Se ha dicho que la lectura del periódico es la oración matinal del hombre contemporáneo. Y, ciertamente, la apertura matutina de un diario suele ir acompañada de algunas prácticas que pueden ser calificadas de rituales: arrellanarse en la engullidora poltrona, acodarse sobre la mesa amplia, beber café, fumar un cigarrillo, iniciar la lectura por la última página, o la de deportes, o la de cultura, recortar con la tijera una columna interesante. Son acciones cotidianas, rutinarias y simples, que aportan al lector interioridad, elevación, conocimiento, regusto, trasposición y alteridad. La concisa sentencia con la que Agnès Martin-Lugand intituló su novela lo expresa suficientemente: La gente feliz lee y toma café. Pero las connotaciones religiosas de la prensa no se circunscriben a los habituales ritos de ubicación y lectura, arriba señalados. Decía Karl Barth que, para hacer teología, hay que tener en una mano la Biblia y en la otra el periódico. Los autores de la primera pusieron por escrito, con la inspiración del Espíritu Santo, las acciones maravillosas realizadas por Dios en favor del antiguo pueblo de Israel o de la primera comunidad cristiana. Los del segundo, el discurrir de los días, agitados o pacíficos, productivos o estériles, felices o desdichados, en cualquier rincón del mundo. Los periódicos no pertenecen a lo que se denomina, en el ámbito de las religiones, "literatura canónica". Pero la captación de los momentos relevantes de cada día, que fotógrafos, corresponsales y redactores fijan sobre el papel, ¿no se asemeja a lo que, en aquellos siglos y lejanías, hicieron los autores de los libros bíblicos de Josué, o Jueces, o Samuel, o Reyes, o Crónicas, o Hechos de los Apóstoles? Observadores que anotaron, transmitieron, rehicieron, adaptaron acontecimientos en los que intervinieron imperios y familias, sacerdotes y profetas, hombres y mujeres, ancianos y jóvenes, israelitas y extranjeros, judíos y samaritanos, apóstoles y evangelistas, justos y pecadores, sanos y enfermos, saduceos y fariseos, asirios y babilonios, persas y griegos, asianos y romanos.
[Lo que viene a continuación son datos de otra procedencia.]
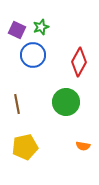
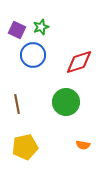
red diamond: rotated 44 degrees clockwise
orange semicircle: moved 1 px up
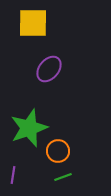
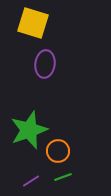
yellow square: rotated 16 degrees clockwise
purple ellipse: moved 4 px left, 5 px up; rotated 32 degrees counterclockwise
green star: moved 2 px down
purple line: moved 18 px right, 6 px down; rotated 48 degrees clockwise
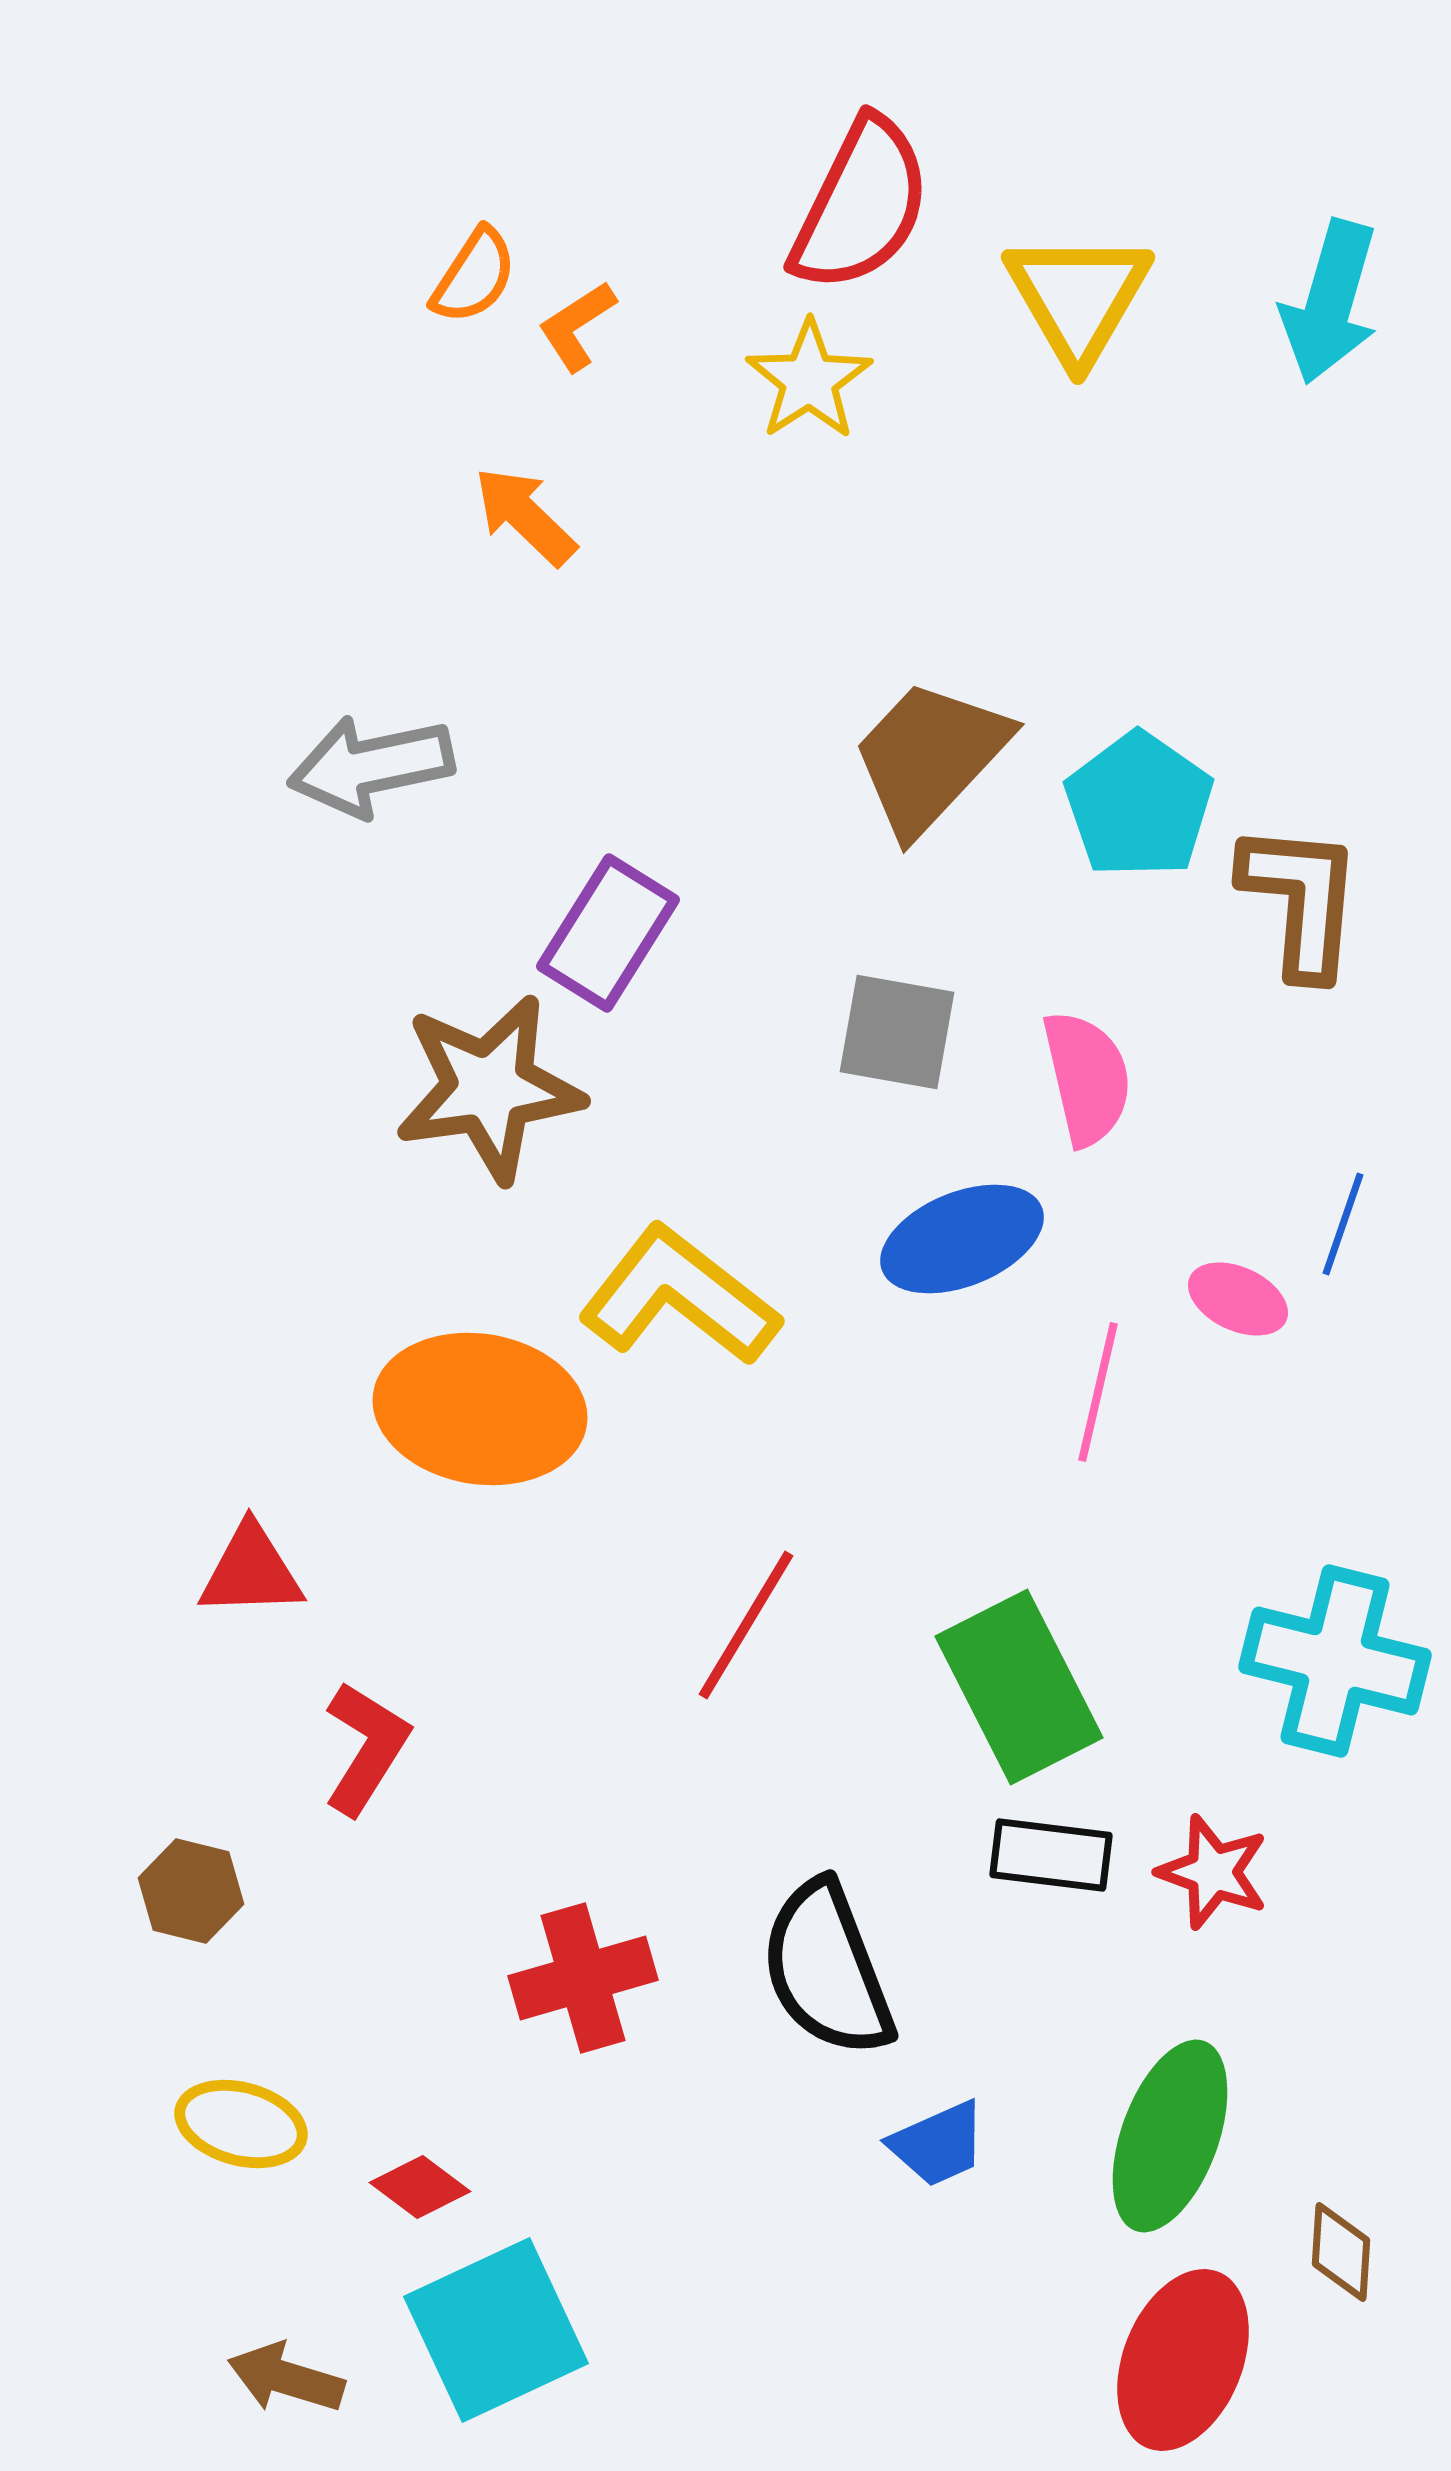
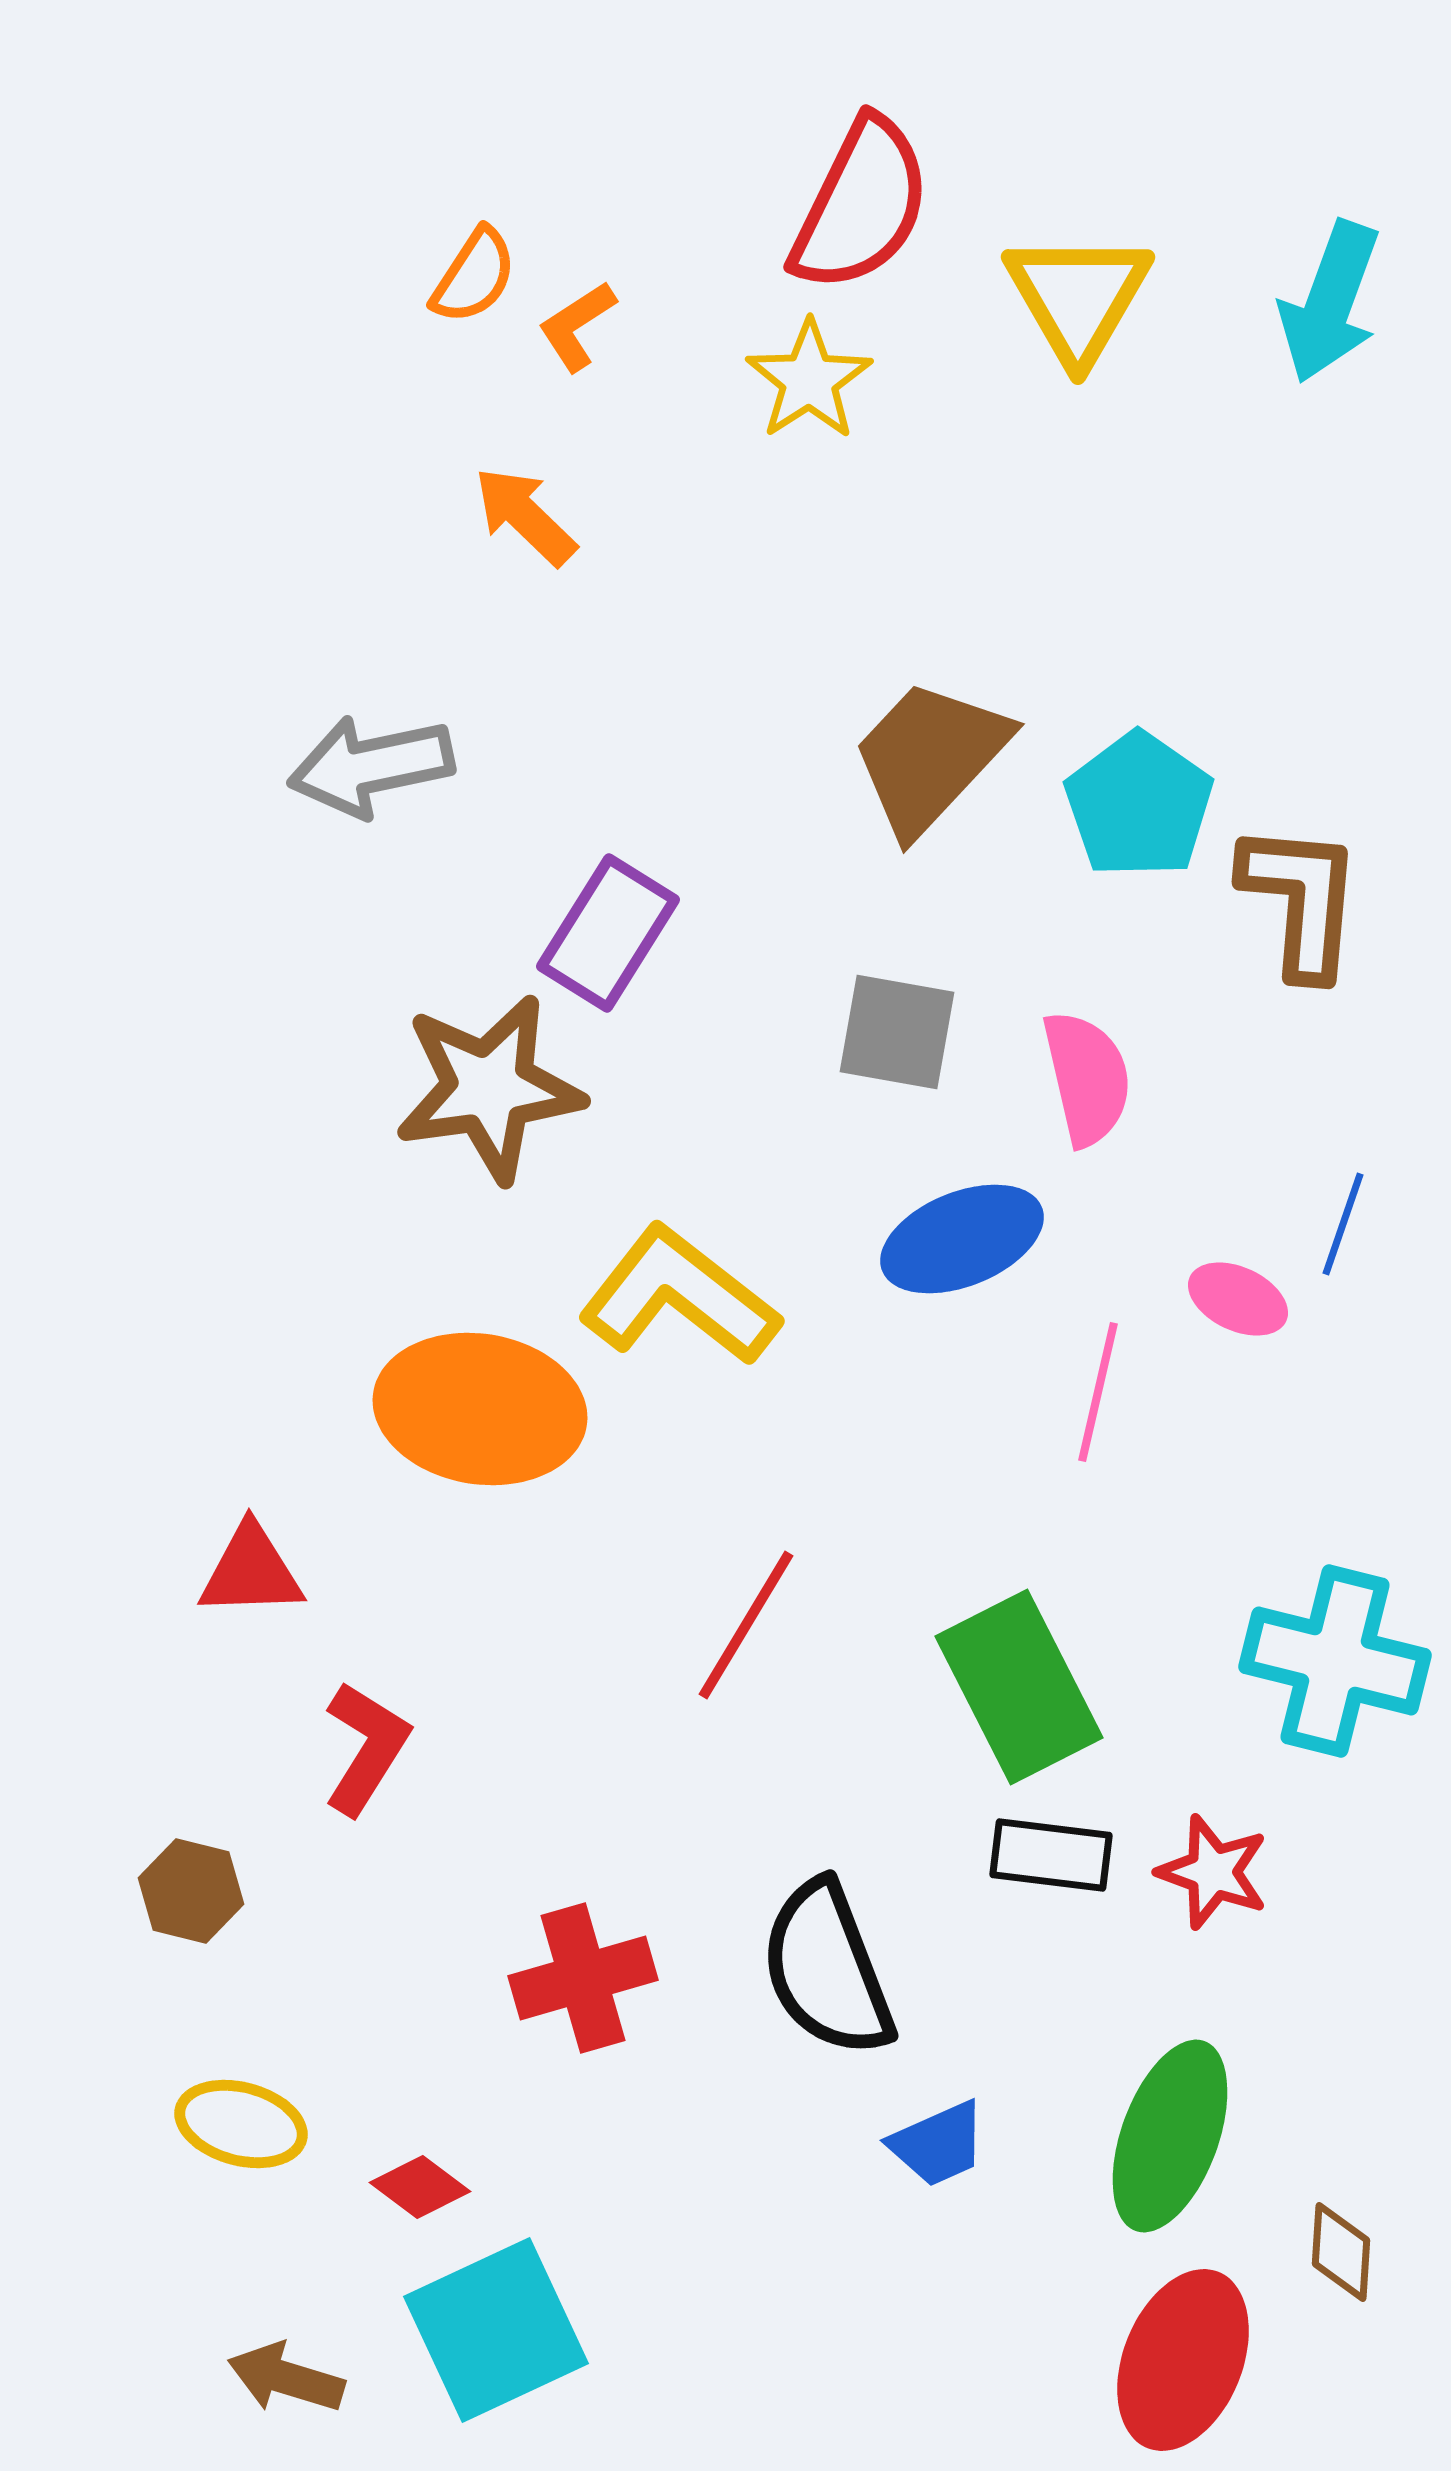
cyan arrow: rotated 4 degrees clockwise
La Biblia tiene algo de hemeroteca. Ya desde la primera página, coincidente con el capítulo 1 del Génesis, en la que se refiere la creación del mundo en siete días. Aquella fue la semana primigenia de la historia. Después, irían sucediéndose los meses y los años. Y en la página sacra ha quedado fijado su acontecer, para mantener vivo el recuerdo de lo que sucedió en tiempos remotos, y aprender a leer, desde aquellos hechos comunitarios o individuales, el presente. Fue escrita, no sólo como un fármaco contra el olvido, para que éste no tienda un lienzo de bruma que pixele el pasado, sino para que los lectores del mañana, que vivirán trances semejantes, con la misma angustia, o incertidumbre, o fortaleza, o esperanza, vean, en el espejo de esa napa inmensa de aguas cristalinas, remansadas en la balsa del texto sagrado, el contorno, y muchos pequeños detalles, de su propia historia. El Concilio de Trento definió, en 1546, el canon de los libros que constituyen la Biblia. Y, aunque ya está dogmáticamente cerrado, y no cabe incorporar otros nuevos, al lector no se le niega la posibilidad de que se recree, en su interior, con la idea de que, al sostener en sus manos las hojas sabanales de un diario, está leyendo la página última de la Biblia, compuesta, durante la noche anterior, en la rotativa del periódico. No sólo lee, sino que escruta las noticias, para descubrir, en ellas, los trazos de la Historia de la Salvación, incoada en la aurora de los tiempos, antes de que existiese la escritura, y continuada en el hodierno fluir. "Deja la actualidad, que se hace sola, y ve al presente, que te necesita", escribió el poeta malagueño Álvaro García. Y ahí es precisamente adonde el lector religioso de periódicos pretende llegar: a la realidad profunda, humana y trascendente, que latita bajo la pátina de los titulares, a la eternidad como presente continuo, a ese "hoy", que es, según la Biblia, inagotable, porque, en él, está Dios.